The report was commissioned by the Employment Ministry which sought a strategic review of the adequacy, sustainability and social solidarity of the pension system five years since the pension reform in 2005.

The group warned that further postponement of the second pillar pension “would only exacerbate the issue relating to the adequacy of the average pension replacement rate and, thereby, require, potentially, more drastic measures in the near future.”

Until the method on how the second pillar pension would work was discussed and decided upon, the group suggested the introduction, as from early 2011, of a voluntary third-pillar pension which allows the possibility to switch funds to the second pillar once that became available.

The present pay-as-you-go pension is directed at guaranteeing a minimum standard of living. The second pillar introduces the principle of self-help through which workers and employers contribute to private pension schemes to supplement the government pension and enhance their standard of living. The third pillar institutes the principle of choice, whereby money is put aside to complement the pension income.

The working group recommended consensus on the introduction of the second pillar and how this would work, with discussions involving employers, employees’ representatives and the opposition. It also suggested that, in the meantime, “since this would not happen overnight”, people be prepared and informed on this.

The working group delved into how people were living longer and suggested the official pensionable age be pegged to an index on longevity through a special mechanism. It said pensionable age should increase automatically with a fluctuation of the longevity index.

Other recommendations in-clude a voluntary deposit of children’s allowance in a specific pension fund that becomes the child’s possession once s/he turns 18 and which would then be automatically transferred to the person’s second or third pillar fund.

The group noted that while savings decreased, investment in home ownership continued to increase. Home ownership, however, did not necessarily mean liquidity.

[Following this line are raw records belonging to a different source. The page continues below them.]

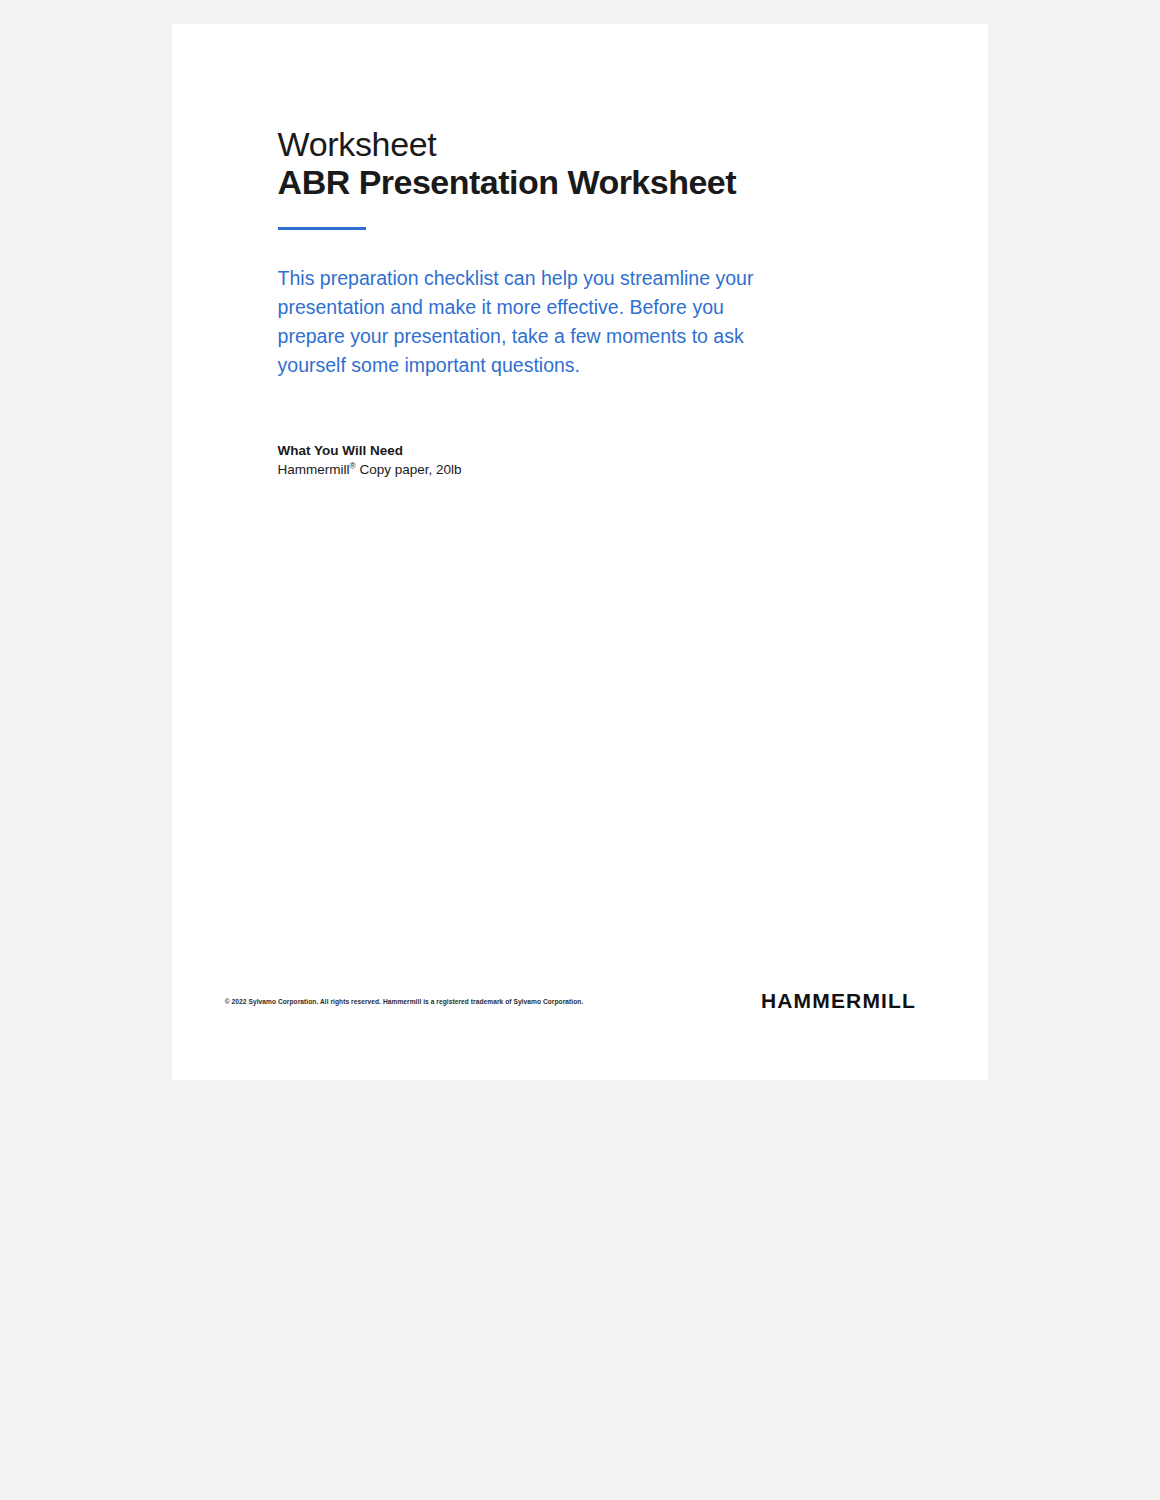Worksheet ABR Presentation Worksheet
This preparation checklist can help you streamline your presentation and make it more effective. Before you prepare your presentation, take a few moments to ask yourself some important questions.
What You Will Need
Hammermill® Copy paper, 20lb
© 2022 Sylvamo Corporation. All rights reserved. Hammermill is a registered trademark of Sylvamo Corporation.
HAMMERMILL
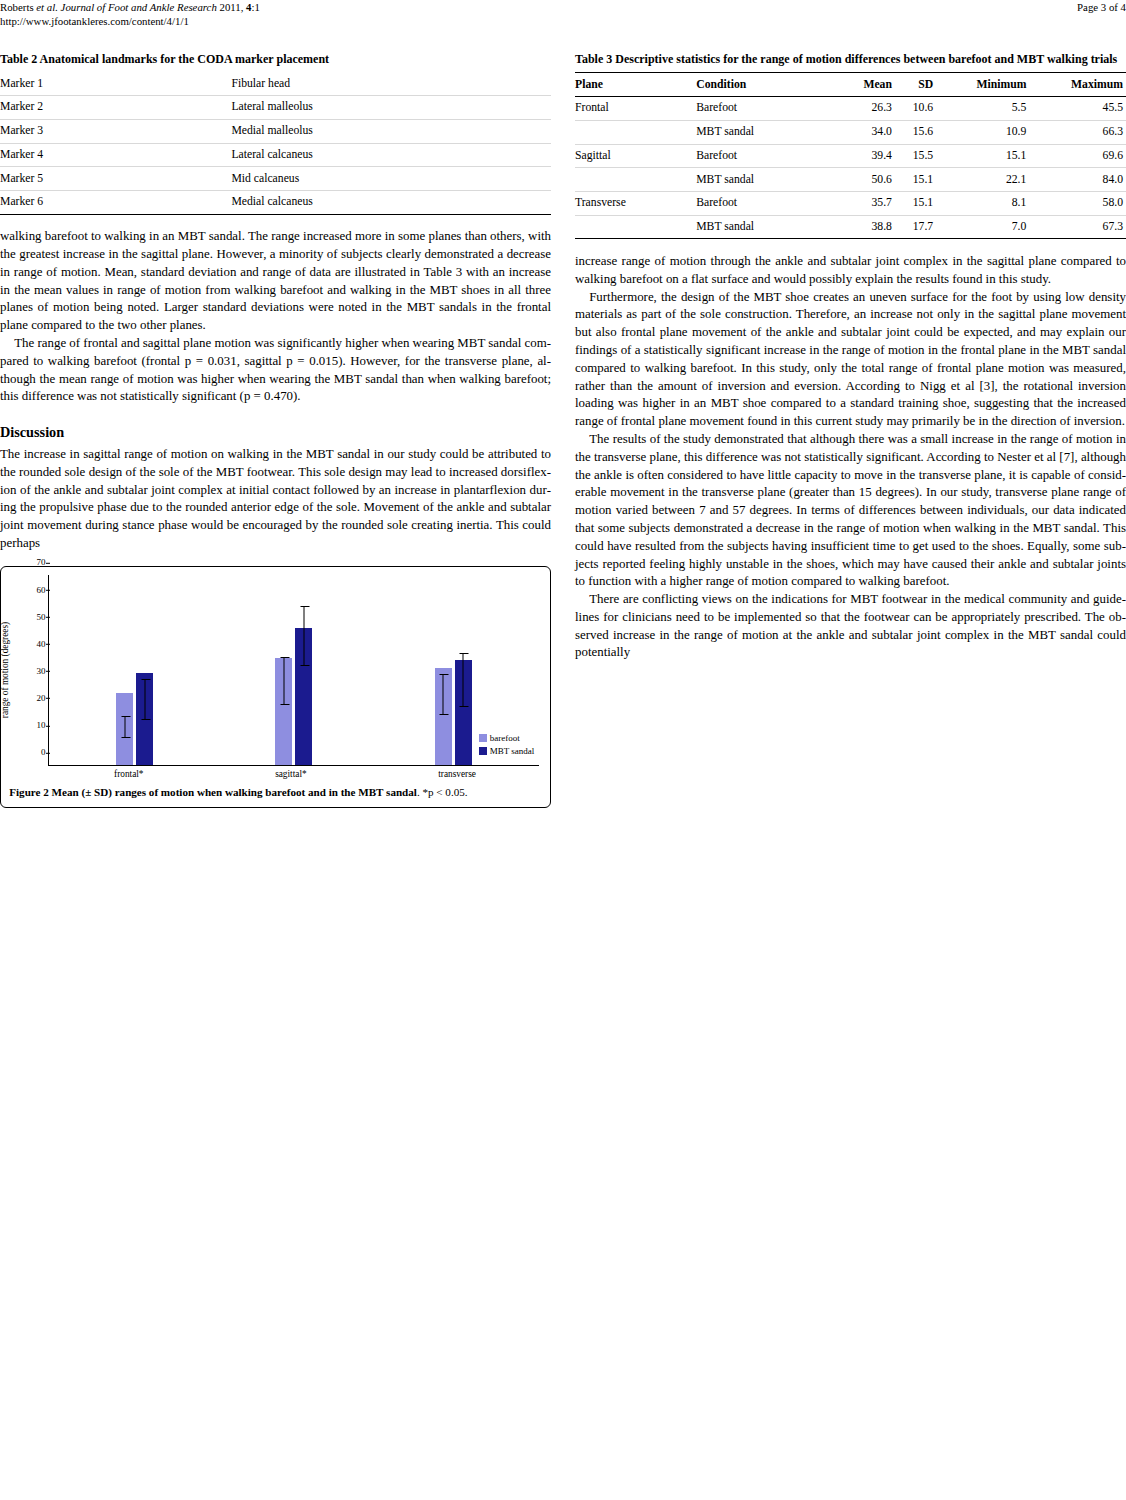Roberts et al. Journal of Foot and Ankle Research 2011, 4:1
http://www.jfootankleres.com/content/4/1/1
Page 3 of 4
Table 2 Anatomical landmarks for the CODA marker placement
| Marker 1 | Fibular head |
| Marker 2 | Lateral malleolus |
| Marker 3 | Medial malleolus |
| Marker 4 | Lateral calcaneus |
| Marker 5 | Mid calcaneus |
| Marker 6 | Medial calcaneus |
walking barefoot to walking in an MBT sandal. The range increased more in some planes than others, with the greatest increase in the sagittal plane. However, a minority of subjects clearly demonstrated a decrease in range of motion. Mean, standard deviation and range of data are illustrated in Table 3 with an increase in the mean values in range of motion from walking barefoot and walking in the MBT shoes in all three planes of motion being noted. Larger standard deviations were noted in the MBT sandals in the frontal plane compared to the two other planes.
The range of frontal and sagittal plane motion was significantly higher when wearing MBT sandal compared to walking barefoot (frontal p = 0.031, sagittal p = 0.015). However, for the transverse plane, although the mean range of motion was higher when wearing the MBT sandal than when walking barefoot; this difference was not statistically significant (p = 0.470).
Discussion
The increase in sagittal range of motion on walking in the MBT sandal in our study could be attributed to the rounded sole design of the sole of the MBT footwear. This sole design may lead to increased dorsiflexion of the ankle and subtalar joint complex at initial contact followed by an increase in plantarflexion during the propulsive phase due to the rounded anterior edge of the sole. Movement of the ankle and subtalar joint movement during stance phase would be encouraged by the rounded sole creating inertia. This could perhaps
range of motion (degrees)
70
60
50
40
30
20
10
0
barefoot
MBT sandal
frontal*
sagittal*
transverse
Figure 2 Mean (± SD) ranges of motion when walking barefoot and in the MBT sandal. *p < 0.05.
Table 3 Descriptive statistics for the range of motion differences between barefoot and MBT walking trials
| Plane | Condition | Mean | SD | Minimum | Maximum |
| --- | --- | --- | --- | --- | --- |
| Frontal | Barefoot | 26.3 | 10.6 | 5.5 | 45.5 |
| | MBT sandal | 34.0 | 15.6 | 10.9 | 66.3 |
| Sagittal | Barefoot | 39.4 | 15.5 | 15.1 | 69.6 |
| | MBT sandal | 50.6 | 15.1 | 22.1 | 84.0 |
| Transverse | Barefoot | 35.7 | 15.1 | 8.1 | 58.0 |
| | MBT sandal | 38.8 | 17.7 | 7.0 | 67.3 |
increase range of motion through the ankle and subtalar joint complex in the sagittal plane compared to walking barefoot on a flat surface and would possibly explain the results found in this study.
Furthermore, the design of the MBT shoe creates an uneven surface for the foot by using low density materials as part of the sole construction. Therefore, an increase not only in the sagittal plane movement but also frontal plane movement of the ankle and subtalar joint could be expected, and may explain our findings of a statistically significant increase in the range of motion in the frontal plane in the MBT sandal compared to walking barefoot. In this study, only the total range of frontal plane motion was measured, rather than the amount of inversion and eversion. According to Nigg et al [3], the rotational inversion loading was higher in an MBT shoe compared to a standard training shoe, suggesting that the increased range of frontal plane movement found in this current study may primarily be in the direction of inversion.
The results of the study demonstrated that although there was a small increase in the range of motion in the transverse plane, this difference was not statistically significant. According to Nester et al [7], although the ankle is often considered to have little capacity to move in the transverse plane, it is capable of considerable movement in the transverse plane (greater than 15 degrees). In our study, transverse plane range of motion varied between 7 and 57 degrees. In terms of differences between individuals, our data indicated that some subjects demonstrated a decrease in the range of motion when walking in the MBT sandal. This could have resulted from the subjects having insufficient time to get used to the shoes. Equally, some subjects reported feeling highly unstable in the shoes, which may have caused their ankle and subtalar joints to function with a higher range of motion compared to walking barefoot.
There are conflicting views on the indications for MBT footwear in the medical community and guidelines for clinicians need to be implemented so that the footwear can be appropriately prescribed. The observed increase in the range of motion at the ankle and subtalar joint complex in the MBT sandal could potentially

“The working group recommends the government considers the introduction of schemes such as home equity release schemes, to allow people, should they wish, to leverage their home ownership investment into income during the retirement phase of their life cycle.”

In another recommendation, the group suggested the replacement of the present widowers’ pension, which gives out five-sixths of the national pension, with a full pension.

The present system, the group said, was gender discriminatory as the female spouse too would have contributed through her role as a home carer during her lifetime.

The working group suggested the setting up of a task force to draw up recommendations on a pro-natal policy that balances out the responsibility of raising a family with the aspiration to remain an active participant in the labour market.